My belief is that when a bully threatens you, you stand up to them. Get a little bloody, but you bloody them as well. But on this, we have the upper hand with the majority of their constituents that will kick their butts in the elections.
Take the offense and go to the American people. Call the weasels bluff, but keep the evidence to put them on the hot seat if they try to follow through with the threats behind closed doors.
1) I have no evidence she is an originalist.
There is a small amount of evidence that suggests she may be an originalist. But it certainly isn't conclusive at this point in time. The hearings may help on that.
But you didn't answer the question I asked you.
If the president knows Miers to be an originalist, then wouldn't the best thing for him to do would be to nominate Miers and save the weasel smoke for another fight?
There was an opportunity to force the filibuster. We still have people being filibustered right now. All Frist has to do is bring them to the floor for a vote. he has chosen not to do so.
It's OK ;-)
621 was meant for you, sorry I messed it up somehow.
That's exactly the problem with the people in Washington, especially those in Congress.

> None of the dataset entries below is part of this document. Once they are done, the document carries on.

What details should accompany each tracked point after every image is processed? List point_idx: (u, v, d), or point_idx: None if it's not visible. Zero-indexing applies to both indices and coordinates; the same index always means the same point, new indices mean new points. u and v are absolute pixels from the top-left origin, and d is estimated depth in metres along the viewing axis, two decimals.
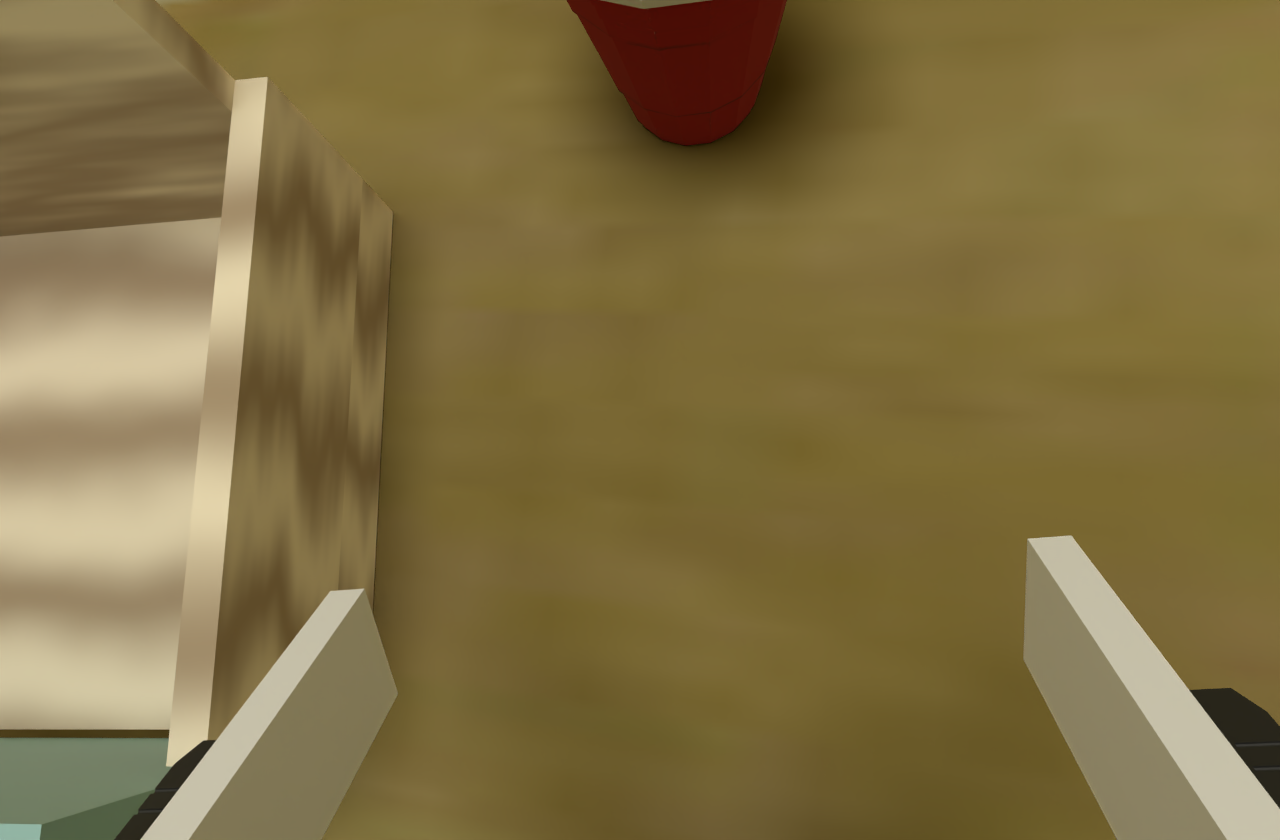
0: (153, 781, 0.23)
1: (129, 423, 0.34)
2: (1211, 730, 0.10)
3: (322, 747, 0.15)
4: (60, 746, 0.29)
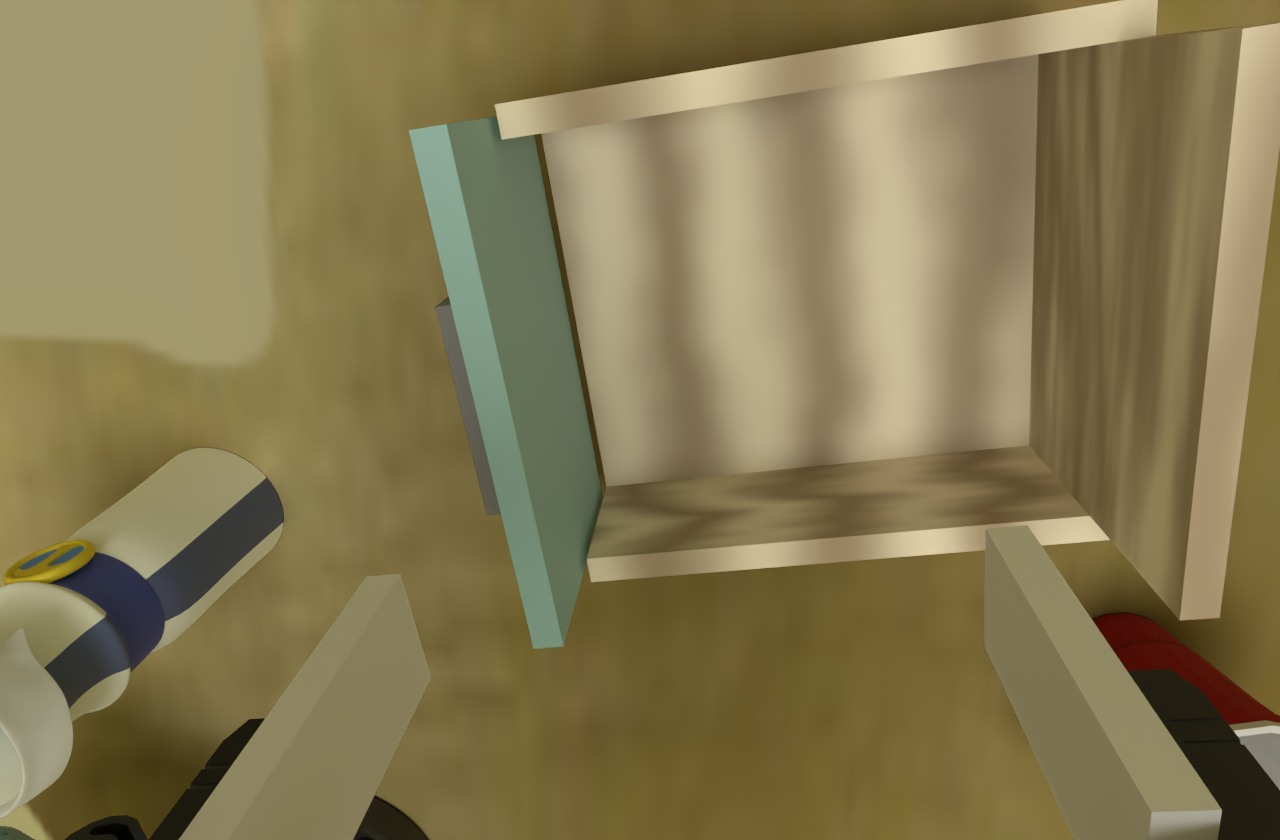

Instead of representing those that elected them they think of themselves and and feed their own ADD.
Let's move everyone in gov't in Washington to New Orleans (except the military folks) then blow the levees up...
http://www.freerepublic.com/focus/user-posts?id=18066
My present beef is the 60 vote supermajority for confirming nominations.
The "ruling class" are those who the people have elected to office. The lazy people want to be lead, and are easily mislead.
And Specter knows full well she can't comment on cases that may appear before her. Point is, she has no paper trail that proves she is pro or con. As for Dobson, let them go ahead and bring him in. What does his big-time talk have to do with her? She never said anything.
Neithr you nor I are Olympia Snowe's constituents. She answers to the voters of Maine, who are far more liberal than Texans or Hoosiers.
Not all of us.
You left out "married money"! (I'm from MA.)
This elite non-producing class has certain common prejudices and beliefs. Of all of them sexual "freedom" and the corollary "right" to kill undesired babies is one of the strongest.
There does seem to be an element of "the soul of the hive" about libs/Dems (I forget what that's from, though I think Chesterton used it) -- aren't bees said to act as if they all think almost as one entity?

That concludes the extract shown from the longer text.